- Text passage

══════════

Who am I?

Hi. My name is Mikael Manukyan (you can call me Michael or just Mike). I am a student from Armenia. Right now, I am in the last year of Russian Armenian University doing my master’s degree in Computer Science. Also, I have almost 3 years of experience in Web Development using Node.js and I am CTO of some local software development company.

My fields of interest are Coding, Machine Learning, Neural Networks, Computer Vision and Natural Language Processing. I am a part of small team of highly motivated students who are passionate about Neural Networks. We are trying to find our place in the enormously fast growing field of Neural Networks. Our team is called YerevaNN. And our latest work is an implementation of Dynamic Memory Networks.

I am happy to take part of this wonderful program which Google organize each year. A company for which I will work during the summer is scrapinghub and the project is Splash.

Why Splash?

So, let’s explain to you why I chose this particular project. First for all, what is Splash?

According to its documentation, Splash is a lightweight, scriptable headless browser with an HTTP API. It is used to:

  • properly render web pages that use JavaScript
  • interact with them
  • get detailed information about requests/responses initiated by a web page
  • apply Adblock Plus filters
  • take screenshots of the crawled websites as they are seen in a browser

But it isn’t the reason why I chose it, the main reason is that Splash consists from:

  • Qt - for web page rendering
  • Lua - for interaction with web pages
  • Python - to glue everything together

The variety of different programming languages and their interrelation is the main aspect why I thought: “This is a project on which I will love to work!”.

Splash has a feature to interact with web pages using Lua scripts. Therefore, scripting is an experimental feature for now and it has a lack of necessary functions. And making Splash scripts more practical and useful is my main work for the summer.

What I will do for Splash?

There are three main features/modules that I am going to add to Splash:

  1. In Lua scripts ability to control the flow of commands execution (particularly, splash#go) using new API splash#wait_for_event
  2. In Lua scripts ability to interact with DOM elements using new API splash#select
  3. User plugins support

splash#wait_for_event

The current implementation of the splash#go method returns the control to the main program only when the page, which is currently loading, returns loadFinished signal. Signals are a part of Qt which are used for communication between various modules. For this particular case, signals are used to notify that page, e.g., has finished loading or some error has occurred during its load. The current behavior doesn’t allow to do something when the page hasn’t been fully loaded (e.g. there are some resources on the page that took very long time to load). I am going to add a new method which will allow to catch various type of signals and along with that a new parameter for splash#go event which will return the control back to the Lua translator right after its execution, without waiting for the page load.

══════════

- Task
Resume the text about the Splash project, starting right after its last sentence. The records have nothing to do with this.

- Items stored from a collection
══════════

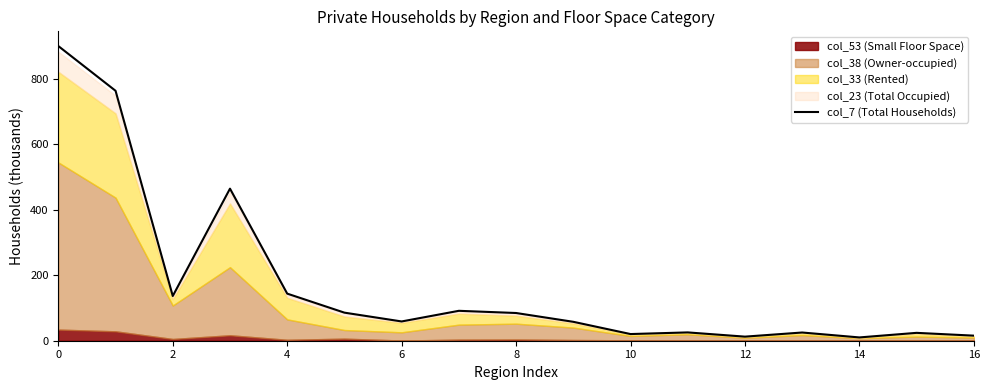

True or false: the data shows 10.1 at 14.

True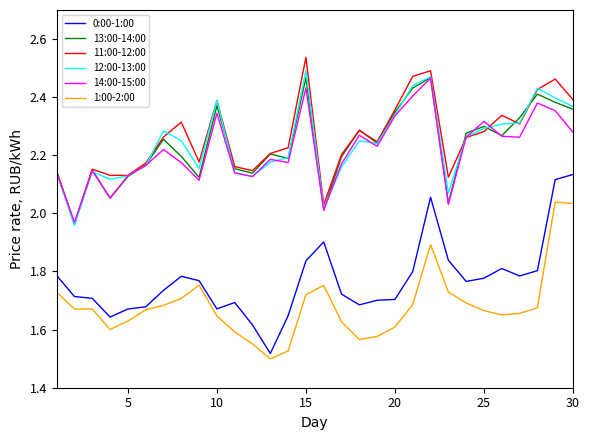

Which series has the largest total across all categories?

11:00-12:00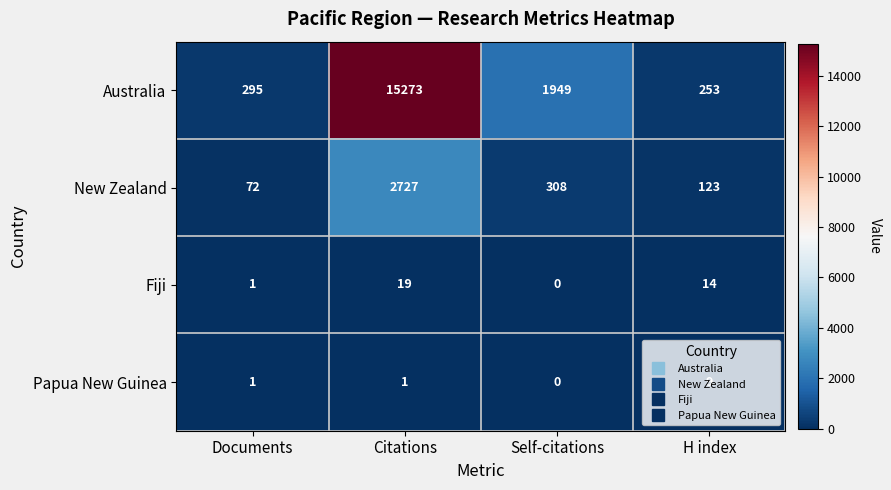

Which label corresponds to the largest value in the chart?

Citations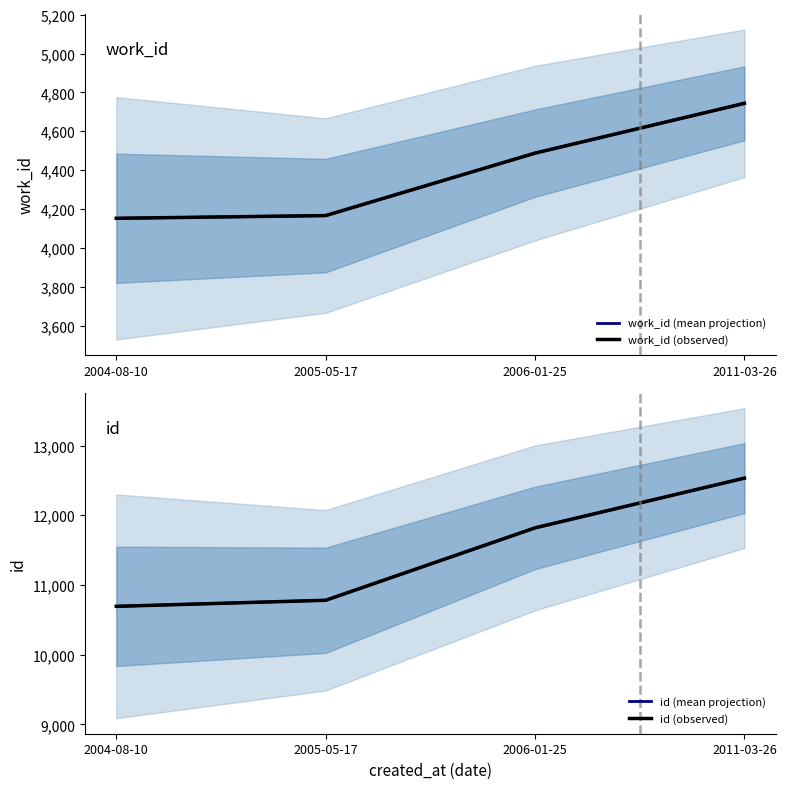

Which series has the largest total across all categories?

id (mean projection)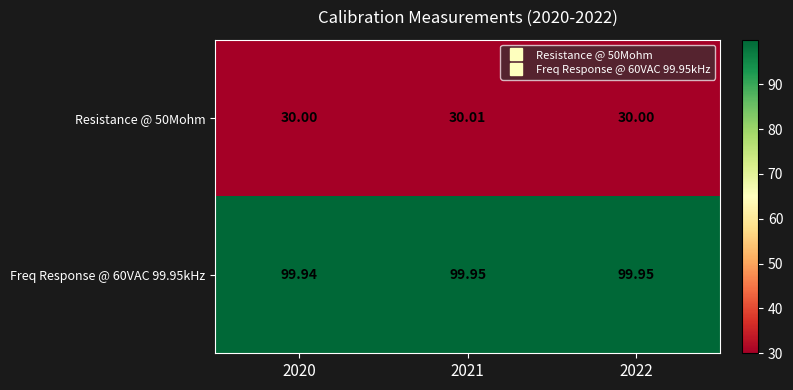

Which category has the lowest value across all series?

2020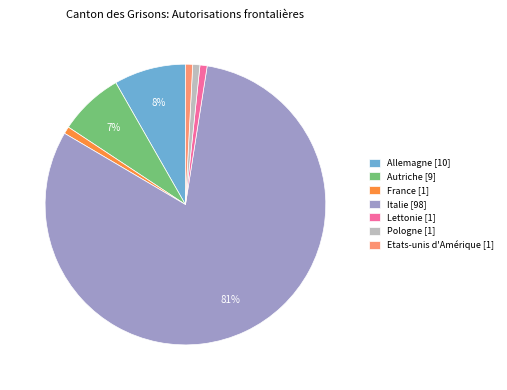

To the nearest percent, what is the difference between the largest and smallest slice percentages?

80%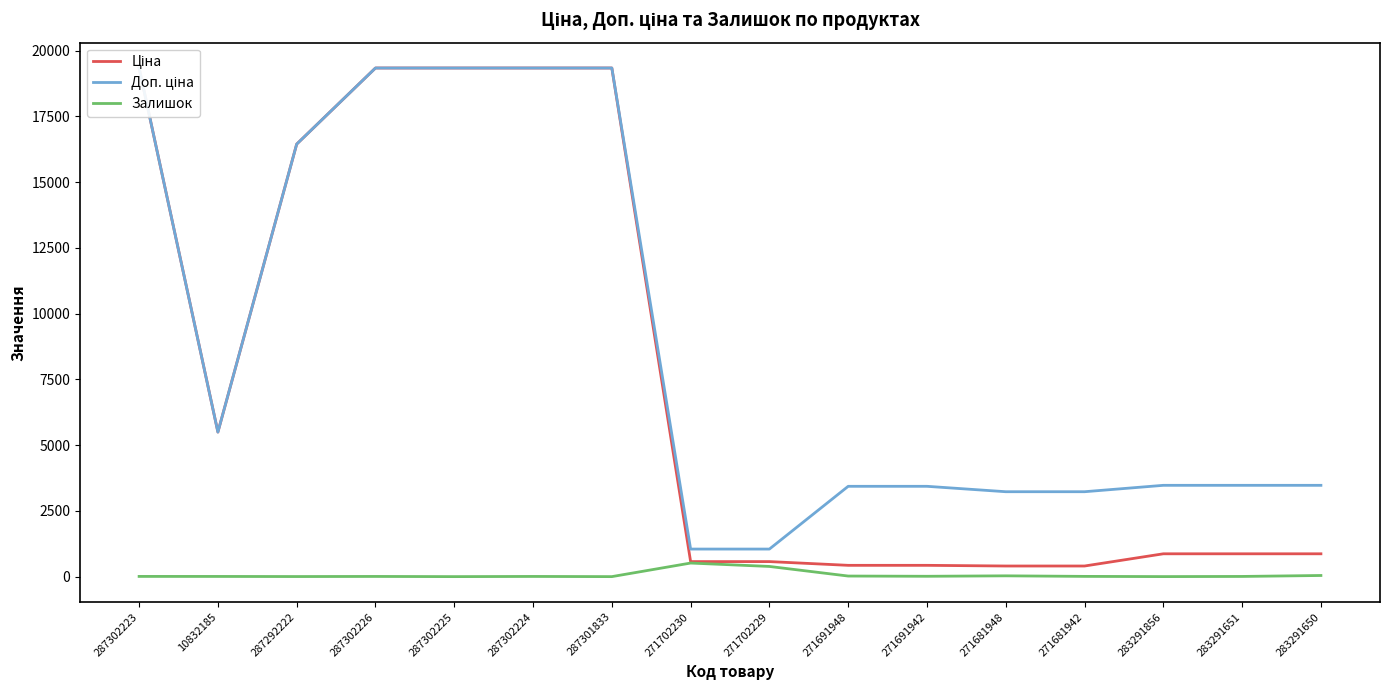

At which label does Доп. ціна reach its peak?

287302223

══════════

- Output of the task
This method will allow to control the flow not only for splash#go but for the all other methods which depends on signals.

splash#select

Currently, in the Splash scripting there is no convenient way to click on the element, fill the input, scroll to the element, etc. This method will find the specified DOM element and return the instance of Element class. This class will manipulate with DOM elements in Lua.

Adding new utility functions is the main part of my summer work. I decided that adding utility functions on the splash object (like splash#click) is not as good as adding utility functions to some class (like element = splash:select() and then element:click()).

User plugins

During my project exploration, I noticed on TODO comment.

TODO: users should be able to expose their own plugins

And I thought: “why not to add user plugins support?”.

It is going to work the following way. If the user wants to add her own plugins, she specifies --plugins /path/to/plugins argument when starts Splash server. Plugins folder should contain two subfolders: lua and python. For Lua and Python files respectively. Lua folder is used to load custom Lua modules. Python folder contains a list of python classes. This classes should be inherited from SplashScriptingPluginObject class which will allow to user to load Lua modules.

What I did during Community Bonding Period?

As I mentioned in the begging of the post I am graduating this year, so during Community Bonding Period I was working on my final exams preparation and my final project. Hence, I got very little time for GSOC. However, I did quite a big work exploring the inner structure for Splash before my GSOC acceptance. During my first PR I understood how the different parts of Splash are communicating with each other, how the tests are implemented and how the docs are written. Alongside, I tried to fix some active issues. Unfortunately, I didn’t manage to do it, however, when I tried to find the cause of bugs I dig very deep into Splash implementation.

Also, I really thankful to my mentor who understood my current situation and allowed me to focus on my education.

What now?

I think, this summer will be the productive one and I don’t miss any my deadlines. Wish to all GSOC students the same.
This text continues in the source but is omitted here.